- Born: June 12, 1920 New York, New York, U.S.
- Died: September 12, 2016 (aged 96) Los Angeles, California, U.S.
- Education: Stanford University
- Occupations: Peace and human rights activist
- Spouse: Betty Warner
- Family: Harry Warner (father-in-law)

= Stanley Sheinbaum =

American activist (1920–2016)

Stanley K. Sheinbaum (June 12, 1920 – September 12, 2016) was an American peace and human rights activist. One of the so-called Malibu Mafia, Sheinbaum joined with other wealthy Angelenos to fund liberal and progressive causes and politicians. He organized the legal defense of Daniel Ellsberg who had released the Pentagon Papers, and he initiated Israel–Palestine talks which eventually brought about the Oslo Accords of 1993.

==Early life==
Sheinbaum was born on June 12, 1920, in New York City. His father was in the leather goods business. The family lost its money during the Great Depression. While in high school, Sheinbaum took a job after school as a sewing machine operator.

Sheinbaum was drafted into the army during World War II and assigned to making aviation maps. When discharged, he applied to 33 colleges on the GI Bill, but was rejected due to his poor grades. He returned to high school, and after graduating, was accepted at Oklahoma State University–Stillwater (Oklahoma A&M), where he excelled. After a year, he transferred to Stanford University and became an economics teacher. He subsequently accepted a position at Michigan State University teaching economics. While there, he became the administrator of a 54-person project named Michigan State University Vietnam Advisory Group (MSUG) which advised the unstable government of South Vietnam on how to prevent Communism. Sheinbaum eventually discovered that the university was providing cover for an ongoing Central Intelligence Agency operation. In 1959, he resigned from the project.

==Center for the Study of Democratic Institutions==
After leaving Michigan State University, Sheinbaum moved to Santa Barbara, California, and became part of a think tank headed by educational philosopher Robert Hutchins called the "Center for the Study of Democratic Institutions". There he met and fell in love with Betty Warner, daughter of film mogul Harry Warner, who was also an activist. They married in 1964.

==MSUG project==
While doing research into America's involvement in Southeast Asia, journalist Robert Scheer discovered the MSUG project. He found documents providing evidence that MSUG had been involved in the torture of Vietnamese nationals. Among the documents was a list of those involved with the project, including Sheinbaum, whom Scheer contacted. Appalled with the revelations, Sheinbaum went public with the information and became an active opponent of the Vietnam War. Because of his actions, he was dismissed from the think tank.

==Run for Congress==
In 1966 and again in 1968, Sheinbaum ran for the United States Congress in Santa Barbara on a peace platform, but was unsuccessful both times.

==Daniel Ellsberg defense==
In 1971, Sheinbaum was asked by activist "Ping" Ferry to help organize the Daniel Ellsberg Pentagon Papers defense team.
 He helped assemble the team of attorneys and became the main fundraiser and spokesperson, raising nearly one million dollars from over 25,000 contributors.

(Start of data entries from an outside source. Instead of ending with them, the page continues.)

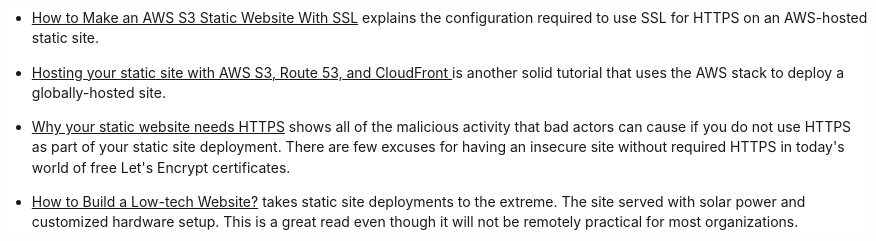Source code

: * [How to Make an AWS S3 Static Website With SSL](https://www.josephecombs.com/2018/03/05/how-to-make-an-AWS-S3-static-website-with-ssl)
  explains the configuration required to use SSL for HTTPS on an
  AWS-hosted static site.

* [Hosting your static site with AWS S3, Route 53, and CloudFront
](https://vickylai.com/verbose/hosting-your-static-site-with-aws-s3-route-53-and-cloudfront/)
  is another solid tutorial that uses the AWS stack to deploy a
  globally-hosted site.

* [Why your static website needs HTTPS](https://www.troyhunt.com/heres-why-your-static-website-needs-https/)
  shows all of the malicious activity that bad actors can cause if you
  do not use HTTPS as part of your static site deployment. There are few 
  excuses for having an insecure site without required HTTPS in today's 
  world of free Let's Encrypt certificates.

* [How to Build a Low-tech Website?](https://solar.lowtechmagazine.com/2018/09/how-to-build-a-lowtech-website/)
  takes static site deployments to the extreme. The site served with
  solar power and customized hardware setup. This is a great read even
  though it will not be remotely practical for most organizations.
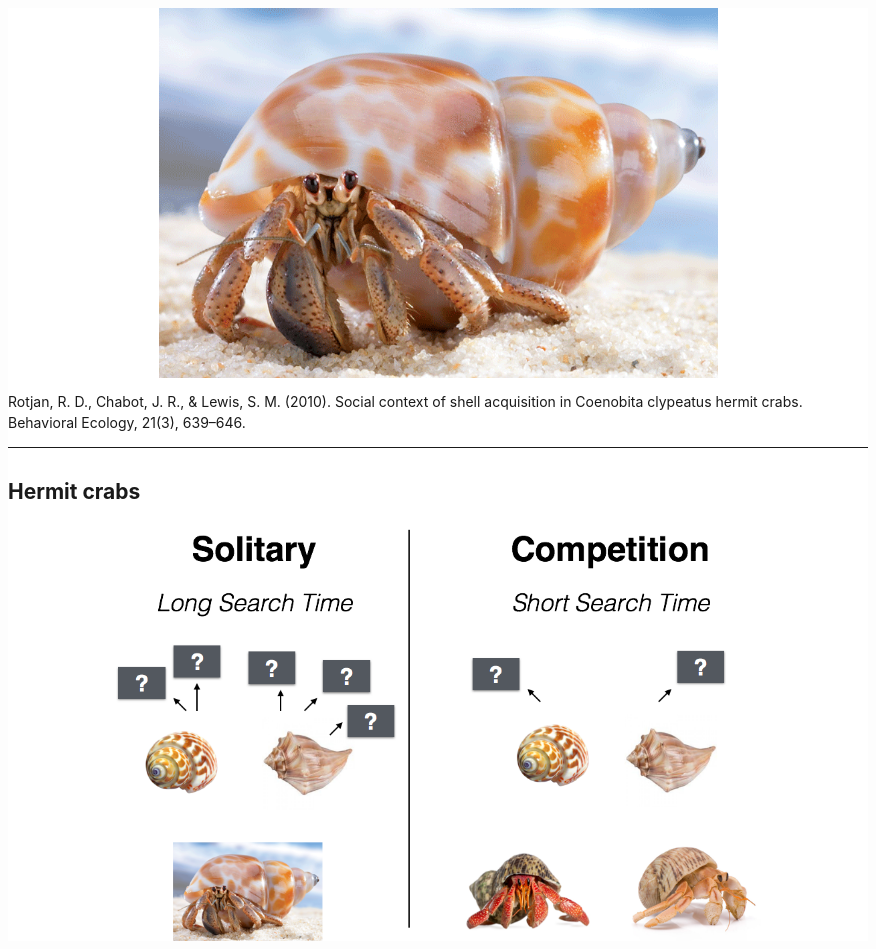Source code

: <img src="images/hermitcrab.gif" title="plot of chunk unnamed-chunk-4" alt="plot of chunk unnamed-chunk-4" width="65%" style="display: block; margin: auto;" />

Rotjan, R. D., Chabot, J. R., & Lewis, S. M. (2010). Social context of shell acquisition in Coenobita clypeatus hermit crabs. Behavioral Ecology, 21(3), 639–646.


---
## Hermit crabs

<img src="images/crabcompetition.png" title="plot of chunk unnamed-chunk-5" alt="plot of chunk unnamed-chunk-5" width="75%" style="display: block; margin: auto;" />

He was joined in this effort by other wealthy Jewish men; later, the group became known as the Malibu Mafia.

==Arafat agreement==
Along with the Palestinian Intifada, Sheinbaum assembled a team of Jews to meet with Yasir Arafat to persuade him to disavow terrorism and recognize Israel's right to exist. Anticipating that Arafat would question his credentials, Sheinbaum first held a meeting with then-National Security Advisor of the United States Colin Powell, explaining the situation. Five days later, Sheinbaum received a letter from President Ronald Reagan stating that if Arafat would fulfill his promises, the United States would "be responsive".

Sheinbaum presented the Reagan letter to Arafat during their initial meeting, and an agreement was reached. Arafat intended to discuss the agreement in front of the United Nations, but then-Secretary of State George Shultz rejected Arafat's visa request. In response, the entire UN Assembly flew to Geneva, where Arafat spoke, stating his intentions. The effort culminated in Yitzak Rabin and Arafat shaking hands at the White House in 1993 before President Clinton. Ultimately, Arafat did not fulfill his agreement, resulting in criticism of Sheinbaum.

==Rodney King beating==
From 1991 to 1993, Sheinbaum served as President of the Los Angeles Board of Police Commissioners. He was highly critical of Chief Daryl Gates' response to the Rodney King beating. He believed the incident was not an isolated one, and led the effort, along with fellow commissioners, to force Gates from office.

==Recent times==
Sheinbaum served on the American Civil Liberties Union (ACLU) National Advisory Council.

==Additional achievements==
- Publisher of New Perspectives Quarterly
- Established the American Civil Liberties Foundation of Southern California
- Regent of the University of California (1977–1989)
- Helped found People for the American Way
- Modern art and craft collector (with his wife, Betty Sheinbaum)

==Death==
Sheinbaum died at his home in Brentwood on September 12, 2016. He was 96.